Exercise aim —
Please copy out, word for word, the lines from the start of the records through the line with "scientific name: Pyrrhula pyrrhula", including that line.

◆ ◆ ◆ ◆ ◆ ◆ ◆

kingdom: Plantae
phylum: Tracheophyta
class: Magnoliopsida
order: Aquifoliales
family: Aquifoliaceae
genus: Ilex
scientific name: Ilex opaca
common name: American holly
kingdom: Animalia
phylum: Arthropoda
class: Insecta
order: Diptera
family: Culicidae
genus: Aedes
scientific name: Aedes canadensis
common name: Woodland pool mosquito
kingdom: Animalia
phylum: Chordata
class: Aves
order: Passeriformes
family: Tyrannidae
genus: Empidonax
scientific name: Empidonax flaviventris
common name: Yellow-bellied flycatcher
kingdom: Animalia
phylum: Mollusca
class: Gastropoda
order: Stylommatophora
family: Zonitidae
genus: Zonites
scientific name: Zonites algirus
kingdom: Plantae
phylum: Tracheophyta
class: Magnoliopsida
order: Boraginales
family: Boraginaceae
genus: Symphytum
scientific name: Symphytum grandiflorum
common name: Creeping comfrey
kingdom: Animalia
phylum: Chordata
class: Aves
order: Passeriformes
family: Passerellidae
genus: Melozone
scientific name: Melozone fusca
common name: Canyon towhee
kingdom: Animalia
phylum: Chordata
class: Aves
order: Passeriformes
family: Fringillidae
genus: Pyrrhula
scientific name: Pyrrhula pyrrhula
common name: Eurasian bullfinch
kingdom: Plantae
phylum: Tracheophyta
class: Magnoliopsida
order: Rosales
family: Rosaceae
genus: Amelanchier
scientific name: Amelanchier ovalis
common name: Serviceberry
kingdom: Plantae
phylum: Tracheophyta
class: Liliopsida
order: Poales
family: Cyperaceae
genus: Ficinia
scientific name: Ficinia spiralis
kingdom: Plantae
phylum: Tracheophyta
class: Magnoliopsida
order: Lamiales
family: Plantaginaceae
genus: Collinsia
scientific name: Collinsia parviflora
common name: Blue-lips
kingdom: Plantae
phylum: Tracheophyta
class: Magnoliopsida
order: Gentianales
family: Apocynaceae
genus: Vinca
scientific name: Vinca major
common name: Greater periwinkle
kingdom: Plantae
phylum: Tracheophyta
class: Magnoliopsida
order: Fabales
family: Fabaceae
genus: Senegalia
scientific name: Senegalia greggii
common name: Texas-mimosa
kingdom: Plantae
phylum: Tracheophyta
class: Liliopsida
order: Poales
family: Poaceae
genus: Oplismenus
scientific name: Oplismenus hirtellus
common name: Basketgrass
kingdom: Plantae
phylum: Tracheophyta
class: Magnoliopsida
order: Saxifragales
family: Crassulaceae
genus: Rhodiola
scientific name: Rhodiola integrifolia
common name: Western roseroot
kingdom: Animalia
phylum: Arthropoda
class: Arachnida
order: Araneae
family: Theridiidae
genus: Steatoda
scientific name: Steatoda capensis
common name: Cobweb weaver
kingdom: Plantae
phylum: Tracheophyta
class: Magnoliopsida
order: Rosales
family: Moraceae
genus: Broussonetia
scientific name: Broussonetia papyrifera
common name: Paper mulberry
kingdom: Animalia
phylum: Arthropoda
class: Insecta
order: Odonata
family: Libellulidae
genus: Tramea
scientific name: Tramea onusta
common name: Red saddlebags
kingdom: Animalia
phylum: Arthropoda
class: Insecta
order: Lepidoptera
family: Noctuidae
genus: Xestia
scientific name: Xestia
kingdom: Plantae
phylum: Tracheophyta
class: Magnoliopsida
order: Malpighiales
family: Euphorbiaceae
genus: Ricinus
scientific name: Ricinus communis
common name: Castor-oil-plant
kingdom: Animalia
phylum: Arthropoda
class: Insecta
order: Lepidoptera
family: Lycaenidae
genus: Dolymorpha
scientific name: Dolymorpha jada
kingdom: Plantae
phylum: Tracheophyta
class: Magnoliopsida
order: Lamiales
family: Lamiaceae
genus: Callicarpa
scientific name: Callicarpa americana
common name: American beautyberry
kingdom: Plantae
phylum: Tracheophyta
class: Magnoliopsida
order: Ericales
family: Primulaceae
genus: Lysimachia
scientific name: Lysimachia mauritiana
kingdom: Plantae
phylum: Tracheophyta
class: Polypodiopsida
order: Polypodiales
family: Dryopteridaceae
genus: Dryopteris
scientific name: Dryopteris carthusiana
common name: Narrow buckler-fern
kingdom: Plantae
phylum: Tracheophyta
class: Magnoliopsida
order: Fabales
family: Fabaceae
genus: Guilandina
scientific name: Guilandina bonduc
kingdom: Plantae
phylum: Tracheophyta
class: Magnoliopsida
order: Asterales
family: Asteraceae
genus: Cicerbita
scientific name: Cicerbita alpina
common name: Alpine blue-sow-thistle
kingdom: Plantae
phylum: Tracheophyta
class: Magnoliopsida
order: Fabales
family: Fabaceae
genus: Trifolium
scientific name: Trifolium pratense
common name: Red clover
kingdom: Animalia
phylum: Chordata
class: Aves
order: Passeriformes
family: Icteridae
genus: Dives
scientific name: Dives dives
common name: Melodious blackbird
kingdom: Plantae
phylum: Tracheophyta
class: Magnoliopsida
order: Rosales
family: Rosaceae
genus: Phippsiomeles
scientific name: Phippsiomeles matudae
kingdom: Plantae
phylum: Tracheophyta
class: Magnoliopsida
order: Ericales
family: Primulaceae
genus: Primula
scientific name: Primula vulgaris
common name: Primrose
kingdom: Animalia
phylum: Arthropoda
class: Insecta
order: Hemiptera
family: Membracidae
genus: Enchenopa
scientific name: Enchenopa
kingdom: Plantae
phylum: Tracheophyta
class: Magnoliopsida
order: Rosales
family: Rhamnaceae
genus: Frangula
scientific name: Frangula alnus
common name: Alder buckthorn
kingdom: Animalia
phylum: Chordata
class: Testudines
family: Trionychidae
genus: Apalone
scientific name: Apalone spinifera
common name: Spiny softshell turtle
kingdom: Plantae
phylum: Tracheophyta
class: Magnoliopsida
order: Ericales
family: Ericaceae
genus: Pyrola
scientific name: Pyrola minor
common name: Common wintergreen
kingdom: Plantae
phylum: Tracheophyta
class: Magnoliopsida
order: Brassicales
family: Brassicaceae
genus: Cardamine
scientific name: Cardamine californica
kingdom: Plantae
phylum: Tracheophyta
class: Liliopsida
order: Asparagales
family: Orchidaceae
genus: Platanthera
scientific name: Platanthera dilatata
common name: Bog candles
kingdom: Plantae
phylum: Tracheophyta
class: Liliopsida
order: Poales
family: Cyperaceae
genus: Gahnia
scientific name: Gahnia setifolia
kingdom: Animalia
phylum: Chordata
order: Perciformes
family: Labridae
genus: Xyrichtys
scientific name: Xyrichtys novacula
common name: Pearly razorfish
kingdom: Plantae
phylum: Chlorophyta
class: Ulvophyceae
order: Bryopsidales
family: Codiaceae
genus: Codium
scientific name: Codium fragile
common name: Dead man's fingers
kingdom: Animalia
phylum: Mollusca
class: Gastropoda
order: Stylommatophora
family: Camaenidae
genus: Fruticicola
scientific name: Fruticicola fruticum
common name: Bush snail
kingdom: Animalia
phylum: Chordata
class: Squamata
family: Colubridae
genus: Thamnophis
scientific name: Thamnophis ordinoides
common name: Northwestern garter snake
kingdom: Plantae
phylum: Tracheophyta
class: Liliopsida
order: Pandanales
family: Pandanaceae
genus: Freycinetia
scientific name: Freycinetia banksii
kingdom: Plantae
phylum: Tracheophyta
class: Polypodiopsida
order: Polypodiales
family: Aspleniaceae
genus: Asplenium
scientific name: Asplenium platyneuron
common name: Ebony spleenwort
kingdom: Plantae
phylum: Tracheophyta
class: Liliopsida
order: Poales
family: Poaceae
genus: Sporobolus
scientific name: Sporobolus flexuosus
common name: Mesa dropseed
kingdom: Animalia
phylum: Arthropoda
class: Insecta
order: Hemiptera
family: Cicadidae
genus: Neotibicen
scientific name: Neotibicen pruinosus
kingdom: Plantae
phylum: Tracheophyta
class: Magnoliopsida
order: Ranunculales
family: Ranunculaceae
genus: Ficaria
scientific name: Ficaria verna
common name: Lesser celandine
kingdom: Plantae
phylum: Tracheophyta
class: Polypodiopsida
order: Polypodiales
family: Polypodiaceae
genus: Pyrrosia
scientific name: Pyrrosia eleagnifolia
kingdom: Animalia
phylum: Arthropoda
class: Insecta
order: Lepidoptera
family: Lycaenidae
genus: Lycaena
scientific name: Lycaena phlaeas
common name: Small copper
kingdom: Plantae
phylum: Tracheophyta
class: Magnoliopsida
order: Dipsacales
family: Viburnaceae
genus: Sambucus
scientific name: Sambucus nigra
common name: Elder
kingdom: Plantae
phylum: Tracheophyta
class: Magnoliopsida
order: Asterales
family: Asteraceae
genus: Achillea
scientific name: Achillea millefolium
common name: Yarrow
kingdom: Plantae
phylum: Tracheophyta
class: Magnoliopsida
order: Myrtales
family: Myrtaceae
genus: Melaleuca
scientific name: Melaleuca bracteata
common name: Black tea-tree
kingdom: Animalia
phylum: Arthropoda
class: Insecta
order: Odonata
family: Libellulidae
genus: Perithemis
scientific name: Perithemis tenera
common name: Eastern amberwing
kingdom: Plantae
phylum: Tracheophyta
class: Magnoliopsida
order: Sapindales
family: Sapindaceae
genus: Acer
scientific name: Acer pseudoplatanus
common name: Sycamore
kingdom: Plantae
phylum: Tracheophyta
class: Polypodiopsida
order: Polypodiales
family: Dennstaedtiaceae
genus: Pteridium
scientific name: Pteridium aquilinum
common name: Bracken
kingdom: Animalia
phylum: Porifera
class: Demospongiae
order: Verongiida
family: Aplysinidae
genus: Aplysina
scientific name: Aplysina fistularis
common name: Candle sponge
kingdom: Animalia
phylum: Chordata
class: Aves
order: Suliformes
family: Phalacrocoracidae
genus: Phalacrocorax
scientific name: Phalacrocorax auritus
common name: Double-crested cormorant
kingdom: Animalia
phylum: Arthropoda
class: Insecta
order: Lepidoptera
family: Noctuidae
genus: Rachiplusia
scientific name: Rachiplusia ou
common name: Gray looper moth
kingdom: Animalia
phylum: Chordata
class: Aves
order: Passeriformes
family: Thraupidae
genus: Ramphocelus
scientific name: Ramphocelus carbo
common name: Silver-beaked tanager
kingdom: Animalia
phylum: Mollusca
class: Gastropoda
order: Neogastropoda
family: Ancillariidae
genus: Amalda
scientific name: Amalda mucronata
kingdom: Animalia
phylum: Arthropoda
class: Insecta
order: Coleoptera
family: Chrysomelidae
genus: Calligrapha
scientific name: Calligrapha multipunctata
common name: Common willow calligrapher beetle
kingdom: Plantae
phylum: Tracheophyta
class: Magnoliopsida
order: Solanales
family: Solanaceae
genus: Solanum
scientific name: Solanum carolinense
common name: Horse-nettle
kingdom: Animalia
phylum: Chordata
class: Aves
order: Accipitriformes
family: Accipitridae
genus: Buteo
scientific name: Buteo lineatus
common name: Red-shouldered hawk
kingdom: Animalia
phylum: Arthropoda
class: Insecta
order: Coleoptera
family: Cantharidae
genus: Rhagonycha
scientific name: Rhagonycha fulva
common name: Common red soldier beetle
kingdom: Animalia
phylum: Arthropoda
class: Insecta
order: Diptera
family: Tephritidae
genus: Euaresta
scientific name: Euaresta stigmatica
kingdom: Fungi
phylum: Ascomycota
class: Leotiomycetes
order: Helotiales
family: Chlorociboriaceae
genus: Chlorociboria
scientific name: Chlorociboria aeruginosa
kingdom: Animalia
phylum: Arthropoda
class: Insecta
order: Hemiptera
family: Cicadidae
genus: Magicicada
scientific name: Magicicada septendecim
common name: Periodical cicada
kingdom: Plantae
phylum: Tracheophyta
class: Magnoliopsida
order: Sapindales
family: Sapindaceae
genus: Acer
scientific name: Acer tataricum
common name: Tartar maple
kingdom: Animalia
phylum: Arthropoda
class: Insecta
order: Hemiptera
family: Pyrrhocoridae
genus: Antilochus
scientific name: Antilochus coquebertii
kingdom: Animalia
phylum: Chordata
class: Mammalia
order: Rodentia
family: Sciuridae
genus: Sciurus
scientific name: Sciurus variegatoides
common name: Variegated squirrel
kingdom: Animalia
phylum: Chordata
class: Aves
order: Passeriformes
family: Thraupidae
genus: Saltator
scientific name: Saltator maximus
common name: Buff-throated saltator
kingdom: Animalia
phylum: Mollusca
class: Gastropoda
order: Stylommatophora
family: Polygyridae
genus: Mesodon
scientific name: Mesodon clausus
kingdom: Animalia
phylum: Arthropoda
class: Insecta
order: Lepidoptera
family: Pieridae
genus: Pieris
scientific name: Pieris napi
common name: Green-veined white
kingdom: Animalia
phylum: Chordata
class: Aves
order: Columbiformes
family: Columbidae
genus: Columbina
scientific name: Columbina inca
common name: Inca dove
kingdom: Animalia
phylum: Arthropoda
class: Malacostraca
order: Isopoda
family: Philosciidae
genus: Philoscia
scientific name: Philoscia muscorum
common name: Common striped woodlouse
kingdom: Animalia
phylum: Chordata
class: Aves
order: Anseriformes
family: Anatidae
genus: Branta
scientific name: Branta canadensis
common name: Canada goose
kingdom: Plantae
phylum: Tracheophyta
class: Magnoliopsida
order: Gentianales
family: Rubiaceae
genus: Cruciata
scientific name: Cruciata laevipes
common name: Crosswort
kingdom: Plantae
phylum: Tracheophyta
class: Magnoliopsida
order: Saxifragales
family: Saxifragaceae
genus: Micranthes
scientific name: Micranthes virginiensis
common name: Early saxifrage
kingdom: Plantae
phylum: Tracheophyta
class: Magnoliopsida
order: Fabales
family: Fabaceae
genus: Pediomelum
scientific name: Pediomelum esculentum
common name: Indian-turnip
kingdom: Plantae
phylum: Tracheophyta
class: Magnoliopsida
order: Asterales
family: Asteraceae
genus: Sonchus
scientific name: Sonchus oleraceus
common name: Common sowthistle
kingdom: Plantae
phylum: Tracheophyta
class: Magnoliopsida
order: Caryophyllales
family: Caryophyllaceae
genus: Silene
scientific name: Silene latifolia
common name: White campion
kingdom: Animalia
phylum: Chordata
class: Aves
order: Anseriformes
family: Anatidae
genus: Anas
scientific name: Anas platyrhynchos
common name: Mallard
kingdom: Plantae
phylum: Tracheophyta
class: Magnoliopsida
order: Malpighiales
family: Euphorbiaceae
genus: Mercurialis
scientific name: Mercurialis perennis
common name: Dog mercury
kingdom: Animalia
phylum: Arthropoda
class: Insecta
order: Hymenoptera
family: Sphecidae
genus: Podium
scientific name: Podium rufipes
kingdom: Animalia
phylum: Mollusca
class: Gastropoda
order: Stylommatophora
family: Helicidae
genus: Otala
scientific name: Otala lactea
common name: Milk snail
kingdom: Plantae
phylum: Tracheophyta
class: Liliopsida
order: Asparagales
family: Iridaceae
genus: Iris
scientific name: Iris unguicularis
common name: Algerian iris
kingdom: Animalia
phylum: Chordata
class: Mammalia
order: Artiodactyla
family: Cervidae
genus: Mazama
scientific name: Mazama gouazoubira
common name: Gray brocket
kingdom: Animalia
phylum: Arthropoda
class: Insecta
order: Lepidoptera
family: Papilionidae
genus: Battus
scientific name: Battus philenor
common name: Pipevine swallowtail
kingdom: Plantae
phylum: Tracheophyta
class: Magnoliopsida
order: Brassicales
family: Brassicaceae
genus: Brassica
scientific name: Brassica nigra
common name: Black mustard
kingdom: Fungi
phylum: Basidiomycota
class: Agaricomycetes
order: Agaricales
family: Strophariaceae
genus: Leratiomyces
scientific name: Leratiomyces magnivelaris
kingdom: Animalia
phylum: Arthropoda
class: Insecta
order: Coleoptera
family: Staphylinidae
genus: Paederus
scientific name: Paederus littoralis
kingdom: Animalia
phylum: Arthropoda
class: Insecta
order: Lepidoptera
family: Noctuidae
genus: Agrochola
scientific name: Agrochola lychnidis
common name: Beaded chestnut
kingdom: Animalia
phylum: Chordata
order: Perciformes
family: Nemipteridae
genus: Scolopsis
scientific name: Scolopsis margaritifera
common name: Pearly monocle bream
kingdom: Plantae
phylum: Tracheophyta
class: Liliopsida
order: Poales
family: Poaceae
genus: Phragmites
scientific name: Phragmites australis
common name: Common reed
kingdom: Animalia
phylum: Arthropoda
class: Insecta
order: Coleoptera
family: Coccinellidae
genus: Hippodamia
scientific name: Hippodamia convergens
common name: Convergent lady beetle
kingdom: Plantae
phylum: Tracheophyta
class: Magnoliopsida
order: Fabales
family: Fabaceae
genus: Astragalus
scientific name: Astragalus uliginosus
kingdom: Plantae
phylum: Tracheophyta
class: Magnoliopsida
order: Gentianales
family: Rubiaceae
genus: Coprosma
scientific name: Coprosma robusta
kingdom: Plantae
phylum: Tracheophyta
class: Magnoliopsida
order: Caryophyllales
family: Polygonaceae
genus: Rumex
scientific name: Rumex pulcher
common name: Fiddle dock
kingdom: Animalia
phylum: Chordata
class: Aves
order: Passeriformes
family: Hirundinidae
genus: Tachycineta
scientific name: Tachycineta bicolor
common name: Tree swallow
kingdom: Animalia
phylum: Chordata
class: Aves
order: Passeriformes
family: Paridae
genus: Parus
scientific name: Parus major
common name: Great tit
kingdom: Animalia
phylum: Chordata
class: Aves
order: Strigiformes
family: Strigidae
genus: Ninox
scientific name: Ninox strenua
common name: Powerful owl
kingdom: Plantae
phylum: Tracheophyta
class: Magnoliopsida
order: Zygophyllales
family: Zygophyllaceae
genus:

◆ ◆ ◆ ◆ ◆ ◆ ◆

Task result —
kingdom: Plantae
phylum: Tracheophyta
class: Magnoliopsida
order: Aquifoliales
family: Aquifoliaceae
genus: Ilex
scientific name: Ilex opaca
common name: American holly
kingdom: Animalia
phylum: Arthropoda
class: Insecta
order: Diptera
family: Culicidae
genus: Aedes
scientific name: Aedes canadensis
common name: Woodland pool mosquito
kingdom: Animalia
phylum: Chordata
class: Aves
order: Passeriformes
family: Tyrannidae
genus: Empidonax
scientific name: Empidonax flaviventris
common name: Yellow-bellied flycatcher
kingdom: Animalia
phylum: Mollusca
class: Gastropoda
order: Stylommatophora
family: Zonitidae
genus: Zonites
scientific name: Zonites algirus
kingdom: Plantae
phylum: Tracheophyta
class: Magnoliopsida
order: Boraginales
family: Boraginaceae
genus: Symphytum
scientific name: Symphytum grandiflorum
common name: Creeping comfrey
kingdom: Animalia
phylum: Chordata
class: Aves
order: Passeriformes
family: Passerellidae
genus: Melozone
scientific name: Melozone fusca
common name: Canyon towhee
kingdom: Animalia
phylum: Chordata
class: Aves
order: Passeriformes
family: Fringillidae
genus: Pyrrhula
scientific name: Pyrrhula pyrrhula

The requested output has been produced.